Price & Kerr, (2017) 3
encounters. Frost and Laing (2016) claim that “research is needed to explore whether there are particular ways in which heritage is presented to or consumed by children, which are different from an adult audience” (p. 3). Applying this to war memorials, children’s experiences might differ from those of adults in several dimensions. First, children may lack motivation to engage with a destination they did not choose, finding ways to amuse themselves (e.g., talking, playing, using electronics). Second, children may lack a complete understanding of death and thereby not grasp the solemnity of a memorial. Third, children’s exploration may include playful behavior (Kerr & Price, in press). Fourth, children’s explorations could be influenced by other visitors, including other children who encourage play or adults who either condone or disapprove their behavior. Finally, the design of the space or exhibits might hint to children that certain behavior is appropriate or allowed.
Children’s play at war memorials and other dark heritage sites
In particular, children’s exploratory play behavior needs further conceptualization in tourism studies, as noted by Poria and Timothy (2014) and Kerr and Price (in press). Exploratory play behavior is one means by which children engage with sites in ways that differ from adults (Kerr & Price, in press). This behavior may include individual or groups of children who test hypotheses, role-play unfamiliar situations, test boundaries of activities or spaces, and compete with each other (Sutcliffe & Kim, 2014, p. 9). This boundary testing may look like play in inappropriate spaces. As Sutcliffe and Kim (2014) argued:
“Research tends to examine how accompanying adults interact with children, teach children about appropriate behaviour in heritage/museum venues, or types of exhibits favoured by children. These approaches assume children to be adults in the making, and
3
+ + + +
- ASSIGNED TASK: Say how many lines in the entries above contain the string "memorials". Give the number by itself.

- TASK SOLUTION: 2